● **Task item**:
Write out each line below word for word, leaving out the pictures.

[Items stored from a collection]
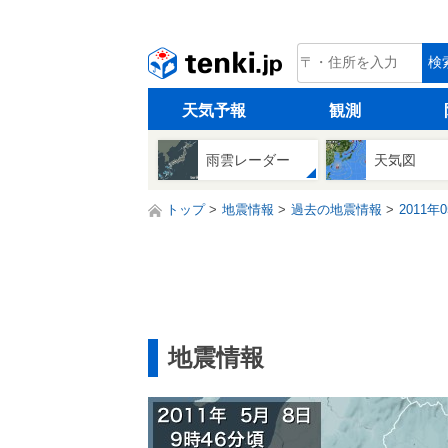
tenki.jp
検
天気予報
観測
雨雲レーダー
天気図
トップ
地震情報
過去の地震情報
2011年
地震情報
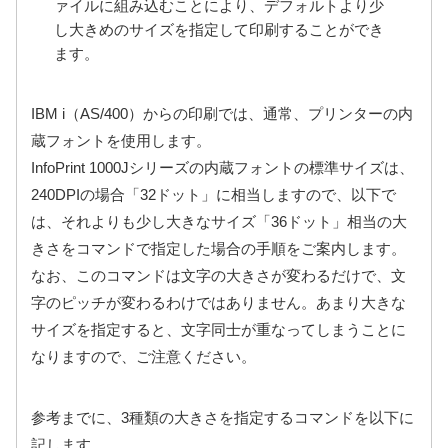
ァイルに組み込むことにより、デフォルトより少
し大きめのサイズを指定して印刷することができ
ます。
IBM i（AS/400）からの印刷では、通常、プリンターの内
蔵フォントを使用します。
InfoPrint 1000Jシリーズの内蔵フォントの標準サイズは、
240DPIの場合「32ドット」に相当しますので、以下で
は、それよりも少し大きなサイズ「36ドット」相当の大
きさをコマンドで指定した場合の手順をご案内します。
なお、このコマンドは文字の大きさが変わるだけで、文
字のピッチが変わるわけではありません。あまり大きな
サイズを指定すると、文字同士が重なってしまうことに
なりますので、ご注意ください。
参考までに、3種類の大きさを指定するコマンドを以下に
記します。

● **Exercise response**:
tenki.jp
検
天気予報
観測
雨雲レーダー
天気図
トップ
地震情報
過去の地震情報
2011年
地震情報
ァイルに組み込むことにより、デフォルトより少
し大きめのサイズを指定して印刷することができ
ます。
IBM i（AS/400）からの印刷では、通常、プリンターの内
蔵フォントを使用します。
InfoPrint 1000Jシリーズの内蔵フォントの標準サイズは、
240DPIの場合「32ドット」に相当しますので、以下で
は、それよりも少し大きなサイズ「36ドット」相当の大
きさをコマンドで指定した場合の手順をご案内します。
なお、このコマンドは文字の大きさが変わるだけで、文
字のピッチが変わるわけではありません。あまり大きな
サイズを指定すると、文字同士が重なってしまうことに
なりますので、ご注意ください。
参考までに、3種類の大きさを指定するコマンドを以下に
記します。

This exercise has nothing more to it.